Last night, after a long & busy day at work, I just couldn’t wait to get home and get in the kitchen for this dinner idea!
So normal, right?
Guess that’s what makes me the CookinFanatic?
Since I didn’t have a workout on the agenda, I poured myself a glass of wine and got started!
Dinner’s inspiration came from two sources:
Don’t worry, NO rabbits were hurt during this process, that’s’ just not my thing
What is my thing is a hearty flavorful chicken thigh. I couldn’t have put it any better than PW:
I’m with ya sister!
Chicken thighs. Putting the chicken breast to shame in the flavor department since… forever?

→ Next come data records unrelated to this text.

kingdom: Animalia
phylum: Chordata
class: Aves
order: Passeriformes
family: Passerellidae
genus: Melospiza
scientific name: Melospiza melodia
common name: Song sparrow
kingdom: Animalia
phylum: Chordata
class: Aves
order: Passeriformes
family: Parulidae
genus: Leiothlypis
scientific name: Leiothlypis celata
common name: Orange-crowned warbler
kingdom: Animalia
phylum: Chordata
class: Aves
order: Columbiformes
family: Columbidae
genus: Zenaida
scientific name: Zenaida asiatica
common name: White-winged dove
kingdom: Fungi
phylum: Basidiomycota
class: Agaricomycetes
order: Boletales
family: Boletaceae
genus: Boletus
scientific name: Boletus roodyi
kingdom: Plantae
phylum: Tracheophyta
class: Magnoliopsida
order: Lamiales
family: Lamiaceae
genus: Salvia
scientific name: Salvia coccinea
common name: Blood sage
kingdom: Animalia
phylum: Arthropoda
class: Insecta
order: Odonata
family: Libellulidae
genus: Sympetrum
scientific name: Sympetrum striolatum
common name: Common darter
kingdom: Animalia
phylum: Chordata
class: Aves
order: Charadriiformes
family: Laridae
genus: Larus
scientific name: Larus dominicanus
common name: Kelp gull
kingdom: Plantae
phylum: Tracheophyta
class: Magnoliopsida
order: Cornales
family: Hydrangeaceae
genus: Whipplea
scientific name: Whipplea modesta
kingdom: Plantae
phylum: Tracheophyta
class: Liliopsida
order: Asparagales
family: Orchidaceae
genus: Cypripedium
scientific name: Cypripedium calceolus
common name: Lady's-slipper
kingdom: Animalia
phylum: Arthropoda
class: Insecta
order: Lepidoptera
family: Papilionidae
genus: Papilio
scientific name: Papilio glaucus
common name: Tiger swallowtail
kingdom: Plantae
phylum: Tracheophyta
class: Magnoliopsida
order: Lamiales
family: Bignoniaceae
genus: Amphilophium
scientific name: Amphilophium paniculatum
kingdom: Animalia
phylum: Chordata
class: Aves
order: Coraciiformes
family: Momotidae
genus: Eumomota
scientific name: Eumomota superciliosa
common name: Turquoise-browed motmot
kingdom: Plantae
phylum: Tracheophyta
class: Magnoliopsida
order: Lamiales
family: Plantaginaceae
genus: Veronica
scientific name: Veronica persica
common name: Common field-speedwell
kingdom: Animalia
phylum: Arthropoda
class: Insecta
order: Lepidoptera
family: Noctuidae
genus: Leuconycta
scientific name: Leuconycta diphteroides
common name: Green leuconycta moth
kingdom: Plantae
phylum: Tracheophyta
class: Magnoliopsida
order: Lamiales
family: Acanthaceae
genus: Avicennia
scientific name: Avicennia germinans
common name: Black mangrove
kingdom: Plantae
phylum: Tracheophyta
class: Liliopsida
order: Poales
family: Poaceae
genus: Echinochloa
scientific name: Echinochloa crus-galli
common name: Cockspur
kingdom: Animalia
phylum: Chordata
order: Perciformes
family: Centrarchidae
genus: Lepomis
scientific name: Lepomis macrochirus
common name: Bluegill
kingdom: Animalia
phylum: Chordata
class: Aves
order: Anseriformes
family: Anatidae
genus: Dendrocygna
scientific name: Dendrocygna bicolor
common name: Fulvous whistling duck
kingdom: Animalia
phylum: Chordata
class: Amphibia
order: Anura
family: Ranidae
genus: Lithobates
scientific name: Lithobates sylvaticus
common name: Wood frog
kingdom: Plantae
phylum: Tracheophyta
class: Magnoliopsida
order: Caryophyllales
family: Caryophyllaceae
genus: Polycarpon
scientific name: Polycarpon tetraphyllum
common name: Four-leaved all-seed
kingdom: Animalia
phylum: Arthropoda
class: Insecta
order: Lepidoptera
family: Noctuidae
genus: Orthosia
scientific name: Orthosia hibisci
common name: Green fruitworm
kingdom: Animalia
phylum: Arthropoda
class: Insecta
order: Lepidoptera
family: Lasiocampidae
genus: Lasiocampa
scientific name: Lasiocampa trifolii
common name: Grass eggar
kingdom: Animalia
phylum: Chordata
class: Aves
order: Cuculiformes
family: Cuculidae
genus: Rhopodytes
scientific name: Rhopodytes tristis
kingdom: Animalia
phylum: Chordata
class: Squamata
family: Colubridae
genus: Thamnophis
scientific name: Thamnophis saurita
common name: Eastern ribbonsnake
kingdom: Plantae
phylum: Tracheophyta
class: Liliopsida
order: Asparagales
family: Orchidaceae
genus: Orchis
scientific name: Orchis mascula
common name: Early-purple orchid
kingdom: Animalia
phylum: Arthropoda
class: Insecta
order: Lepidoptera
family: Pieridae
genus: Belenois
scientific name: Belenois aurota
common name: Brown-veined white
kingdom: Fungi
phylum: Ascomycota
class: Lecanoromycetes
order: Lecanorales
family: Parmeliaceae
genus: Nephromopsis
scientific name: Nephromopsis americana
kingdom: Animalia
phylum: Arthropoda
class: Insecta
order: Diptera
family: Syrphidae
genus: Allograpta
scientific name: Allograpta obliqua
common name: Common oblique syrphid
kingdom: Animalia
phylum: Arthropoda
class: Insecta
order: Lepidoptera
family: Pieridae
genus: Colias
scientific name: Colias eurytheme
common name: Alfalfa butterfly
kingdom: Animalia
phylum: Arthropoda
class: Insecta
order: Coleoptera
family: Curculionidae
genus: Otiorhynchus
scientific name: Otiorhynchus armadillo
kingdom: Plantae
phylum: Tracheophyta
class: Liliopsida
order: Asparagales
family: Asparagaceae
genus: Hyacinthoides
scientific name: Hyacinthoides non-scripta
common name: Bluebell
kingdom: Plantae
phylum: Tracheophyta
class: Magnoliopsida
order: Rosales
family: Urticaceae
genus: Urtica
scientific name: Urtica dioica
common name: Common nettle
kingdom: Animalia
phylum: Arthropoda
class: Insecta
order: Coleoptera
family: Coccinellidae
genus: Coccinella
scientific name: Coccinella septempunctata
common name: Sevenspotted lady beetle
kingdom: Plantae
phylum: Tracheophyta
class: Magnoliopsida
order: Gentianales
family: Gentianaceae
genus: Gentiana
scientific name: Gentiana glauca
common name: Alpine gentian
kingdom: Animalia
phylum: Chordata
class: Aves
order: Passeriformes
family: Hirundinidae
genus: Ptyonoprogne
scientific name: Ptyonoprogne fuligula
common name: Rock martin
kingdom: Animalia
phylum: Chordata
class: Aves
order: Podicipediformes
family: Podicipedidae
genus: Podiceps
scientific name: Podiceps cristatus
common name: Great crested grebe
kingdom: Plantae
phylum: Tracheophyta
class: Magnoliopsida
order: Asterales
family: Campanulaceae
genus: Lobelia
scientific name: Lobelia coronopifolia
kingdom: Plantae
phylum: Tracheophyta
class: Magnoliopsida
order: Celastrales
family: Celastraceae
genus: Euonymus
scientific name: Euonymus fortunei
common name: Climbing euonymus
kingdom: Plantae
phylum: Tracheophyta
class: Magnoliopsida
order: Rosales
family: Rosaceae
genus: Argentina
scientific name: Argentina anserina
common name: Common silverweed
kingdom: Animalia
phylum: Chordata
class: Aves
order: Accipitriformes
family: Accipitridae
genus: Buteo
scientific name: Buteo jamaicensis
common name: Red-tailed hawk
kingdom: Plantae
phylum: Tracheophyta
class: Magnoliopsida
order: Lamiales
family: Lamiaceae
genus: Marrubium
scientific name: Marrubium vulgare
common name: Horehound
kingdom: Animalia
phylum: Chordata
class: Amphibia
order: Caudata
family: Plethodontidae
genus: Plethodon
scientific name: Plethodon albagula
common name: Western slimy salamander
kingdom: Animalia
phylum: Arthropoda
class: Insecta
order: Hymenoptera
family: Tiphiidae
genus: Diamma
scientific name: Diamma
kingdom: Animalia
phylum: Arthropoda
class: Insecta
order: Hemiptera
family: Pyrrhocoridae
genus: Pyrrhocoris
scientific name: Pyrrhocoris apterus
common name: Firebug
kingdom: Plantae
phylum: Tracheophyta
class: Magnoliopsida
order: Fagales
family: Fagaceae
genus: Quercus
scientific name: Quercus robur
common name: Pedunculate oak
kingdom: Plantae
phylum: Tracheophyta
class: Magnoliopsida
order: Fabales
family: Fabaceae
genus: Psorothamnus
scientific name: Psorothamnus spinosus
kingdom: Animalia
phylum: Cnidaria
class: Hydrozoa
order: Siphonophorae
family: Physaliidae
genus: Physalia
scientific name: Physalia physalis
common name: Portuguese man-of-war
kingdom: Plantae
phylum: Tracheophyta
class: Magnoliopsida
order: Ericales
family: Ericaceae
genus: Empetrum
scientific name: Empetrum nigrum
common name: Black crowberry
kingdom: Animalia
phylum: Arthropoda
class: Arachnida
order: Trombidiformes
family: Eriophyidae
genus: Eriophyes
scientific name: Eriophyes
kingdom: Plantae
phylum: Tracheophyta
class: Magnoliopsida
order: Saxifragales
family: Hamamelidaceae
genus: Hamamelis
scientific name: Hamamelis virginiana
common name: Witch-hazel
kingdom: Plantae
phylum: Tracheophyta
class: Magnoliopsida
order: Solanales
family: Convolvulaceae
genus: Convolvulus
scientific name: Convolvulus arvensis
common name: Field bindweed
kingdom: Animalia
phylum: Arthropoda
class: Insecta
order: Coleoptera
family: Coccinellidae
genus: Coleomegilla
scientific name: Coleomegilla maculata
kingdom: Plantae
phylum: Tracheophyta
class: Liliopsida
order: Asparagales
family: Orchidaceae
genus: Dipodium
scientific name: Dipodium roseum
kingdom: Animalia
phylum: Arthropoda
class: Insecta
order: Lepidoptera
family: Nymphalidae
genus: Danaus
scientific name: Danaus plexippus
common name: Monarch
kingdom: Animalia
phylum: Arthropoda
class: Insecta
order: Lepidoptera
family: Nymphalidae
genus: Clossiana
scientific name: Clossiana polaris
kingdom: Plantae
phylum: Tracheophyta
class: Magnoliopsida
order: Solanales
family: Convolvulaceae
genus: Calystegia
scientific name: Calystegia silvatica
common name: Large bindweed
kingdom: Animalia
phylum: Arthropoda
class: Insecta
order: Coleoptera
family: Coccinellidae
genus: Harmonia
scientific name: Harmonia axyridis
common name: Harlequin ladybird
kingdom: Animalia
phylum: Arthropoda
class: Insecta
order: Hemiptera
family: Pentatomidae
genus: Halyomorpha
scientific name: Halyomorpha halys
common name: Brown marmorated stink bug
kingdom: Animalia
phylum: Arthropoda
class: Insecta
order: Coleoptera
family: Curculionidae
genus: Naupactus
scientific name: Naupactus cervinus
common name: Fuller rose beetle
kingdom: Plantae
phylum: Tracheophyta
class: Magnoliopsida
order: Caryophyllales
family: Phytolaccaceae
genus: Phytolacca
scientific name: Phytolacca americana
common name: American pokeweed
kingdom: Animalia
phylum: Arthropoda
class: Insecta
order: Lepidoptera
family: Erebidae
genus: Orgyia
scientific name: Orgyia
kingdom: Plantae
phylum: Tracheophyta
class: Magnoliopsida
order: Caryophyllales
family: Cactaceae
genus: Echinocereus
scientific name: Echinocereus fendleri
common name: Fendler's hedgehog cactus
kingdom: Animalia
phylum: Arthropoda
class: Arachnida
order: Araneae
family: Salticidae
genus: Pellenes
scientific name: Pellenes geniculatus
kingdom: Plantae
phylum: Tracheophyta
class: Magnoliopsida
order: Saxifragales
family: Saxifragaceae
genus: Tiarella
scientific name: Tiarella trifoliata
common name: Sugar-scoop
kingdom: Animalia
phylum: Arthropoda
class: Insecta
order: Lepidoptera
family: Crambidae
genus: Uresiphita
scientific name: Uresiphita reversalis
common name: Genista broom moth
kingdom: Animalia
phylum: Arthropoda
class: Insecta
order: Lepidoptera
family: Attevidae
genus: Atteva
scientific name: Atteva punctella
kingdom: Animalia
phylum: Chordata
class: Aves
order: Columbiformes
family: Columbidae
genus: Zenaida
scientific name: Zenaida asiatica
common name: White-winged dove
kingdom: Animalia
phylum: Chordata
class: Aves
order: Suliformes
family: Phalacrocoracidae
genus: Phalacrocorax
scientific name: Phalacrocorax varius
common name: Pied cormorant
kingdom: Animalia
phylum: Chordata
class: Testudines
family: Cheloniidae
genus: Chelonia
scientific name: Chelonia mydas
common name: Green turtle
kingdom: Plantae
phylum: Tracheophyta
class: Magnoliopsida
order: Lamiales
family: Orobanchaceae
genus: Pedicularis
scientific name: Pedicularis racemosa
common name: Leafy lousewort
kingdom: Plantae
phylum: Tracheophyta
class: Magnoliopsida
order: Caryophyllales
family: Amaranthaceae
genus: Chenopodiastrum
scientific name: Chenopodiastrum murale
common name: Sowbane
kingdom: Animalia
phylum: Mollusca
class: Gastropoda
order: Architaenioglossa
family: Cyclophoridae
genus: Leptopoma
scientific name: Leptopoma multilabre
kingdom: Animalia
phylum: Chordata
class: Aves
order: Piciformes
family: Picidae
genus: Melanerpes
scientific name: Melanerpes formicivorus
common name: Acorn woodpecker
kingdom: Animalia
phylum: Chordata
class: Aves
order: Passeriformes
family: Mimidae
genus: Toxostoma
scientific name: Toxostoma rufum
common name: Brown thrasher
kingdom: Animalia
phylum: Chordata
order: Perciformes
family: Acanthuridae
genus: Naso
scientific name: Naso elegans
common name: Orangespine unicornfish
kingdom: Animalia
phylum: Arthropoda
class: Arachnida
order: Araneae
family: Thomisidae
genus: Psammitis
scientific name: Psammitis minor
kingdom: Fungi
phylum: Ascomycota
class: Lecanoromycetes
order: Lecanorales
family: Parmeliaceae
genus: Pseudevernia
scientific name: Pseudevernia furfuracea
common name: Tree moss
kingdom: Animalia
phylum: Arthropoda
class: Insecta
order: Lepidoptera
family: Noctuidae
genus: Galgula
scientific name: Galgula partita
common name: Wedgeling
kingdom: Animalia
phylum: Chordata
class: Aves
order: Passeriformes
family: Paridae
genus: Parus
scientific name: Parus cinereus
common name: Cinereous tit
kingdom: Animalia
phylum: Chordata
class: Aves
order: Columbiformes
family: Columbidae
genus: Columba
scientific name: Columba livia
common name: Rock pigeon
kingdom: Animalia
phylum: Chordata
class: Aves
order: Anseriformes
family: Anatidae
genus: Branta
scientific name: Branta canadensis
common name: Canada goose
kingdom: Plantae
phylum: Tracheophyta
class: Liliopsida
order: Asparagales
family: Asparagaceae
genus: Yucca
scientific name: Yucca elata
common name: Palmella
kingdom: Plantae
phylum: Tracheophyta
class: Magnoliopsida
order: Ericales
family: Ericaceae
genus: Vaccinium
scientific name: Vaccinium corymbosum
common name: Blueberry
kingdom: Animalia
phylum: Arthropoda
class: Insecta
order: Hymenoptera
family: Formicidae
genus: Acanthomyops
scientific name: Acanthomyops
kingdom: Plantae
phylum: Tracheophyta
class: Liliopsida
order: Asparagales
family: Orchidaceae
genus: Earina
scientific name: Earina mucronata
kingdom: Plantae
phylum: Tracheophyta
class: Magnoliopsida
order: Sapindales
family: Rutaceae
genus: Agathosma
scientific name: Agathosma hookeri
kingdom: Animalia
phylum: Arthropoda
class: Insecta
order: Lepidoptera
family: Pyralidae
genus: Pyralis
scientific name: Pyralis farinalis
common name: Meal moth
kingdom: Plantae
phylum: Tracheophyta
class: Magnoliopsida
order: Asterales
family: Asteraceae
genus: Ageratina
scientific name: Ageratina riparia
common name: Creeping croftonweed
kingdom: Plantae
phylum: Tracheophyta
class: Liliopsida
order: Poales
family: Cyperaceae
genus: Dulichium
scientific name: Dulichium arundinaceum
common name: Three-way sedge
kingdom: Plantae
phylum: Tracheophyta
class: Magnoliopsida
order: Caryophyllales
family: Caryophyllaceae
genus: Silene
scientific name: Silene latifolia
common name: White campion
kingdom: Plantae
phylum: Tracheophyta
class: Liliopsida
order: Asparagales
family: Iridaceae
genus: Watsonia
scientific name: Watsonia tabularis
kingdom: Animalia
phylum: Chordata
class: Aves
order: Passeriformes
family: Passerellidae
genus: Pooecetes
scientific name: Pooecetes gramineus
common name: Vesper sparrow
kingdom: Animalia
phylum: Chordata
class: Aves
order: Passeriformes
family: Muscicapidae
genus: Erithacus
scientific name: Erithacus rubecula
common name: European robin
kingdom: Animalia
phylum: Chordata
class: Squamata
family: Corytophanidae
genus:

So here enters a sort of fusion of the above two recipes, and what I think turned out to be a dish full of flavor. Perhaps close to being chicken cacciatore’s long lost twin? Well, close, but not quite!
Spicy Chicken & Tomato Orecchiette
- 1 onion, chopped
- 1 green pepper, deseeded and chopped
- 2 large cloves (or 3 small cloves) garlic, chopped
- 1.25 lbs boneless, skinless chicken thighs, chopped small
- 1/4 cup white wine
- 1 tblsp olive oil
- 1 tsp red pepper flakes
- 1 tsp dried oregano
- 1 tblsp chopped fresh basil (I used the frozen fresh from our garden)
- 1 28oz. can crushed tomatoes (these had basil/oregano)
- 1/4 cup water
- about 10 oz. orecchiette (2/3 of box)
- sea salt & black pepper to taste
- Parmesan cheese to serve
Have you read this article out about the increased amount of BPA in canned tomatoes? I really need to get back in the habit of using the Pomi boxed version which I adore (only ingredient: tomatoes)! Next time…
The beginnings of this dish are your basic sauté of the chopped chicken thighs in 1 tblsp olive oil.
Be sure to season with salt and pepper too!
Once the chicken has browned a bit, remove from the pan.
Add the onions and green peppers to the same pan, they will cook in all that wonderful-ness that the chicken left behind.
Cook the veggies until tender, about 8 minutes.
Also add in the garlic towards the end.
Now splash in a healthy pour of white wine (for the pan and for the cook, ya know?!) and let this do it’s thing for another 5 minutes or so.
Add the chicken back to the pan…
Then the tomatoes and water…
Plus the spices…
P.S. If you use tomatoes that don’t have any seasoning already, I’d increase the amount of oregano and basil in this dish.
Turn this down to medium-low and let simmer away (covered) for 20-30 minutes, until the chicken is done cooking and the flavors have blended.
While you’re waiting on the sauce, go ahead and boil your pasta according to direction.
I just love this little orecchiette pasta!
Once the pasta is done cooking you are ready to serve up your meal.
Oh the thick, dense pasta with the hearty yet light chicken sauce all topped with some grated Parmesan (which were more like Parm crumbles??) was just glorious!
It had a good hint of spice which was a perfect balance to the rich chicken meat. We devoured this one!
I would have never thought of putting chicken thighs in a pasta sauce like this but let me tell you friends, it works
And now I’m off to think about my mid-morning snack already…
Is anyone else as excited as I am about these new Chobani flavors?!?!?!
Black Cherry. Mango. Lemon. Yes please
Reviews coming soon!
Enjoy your Wednesday everyone.
Have you tried the new Chobani flavors? Which ones? Thoughts?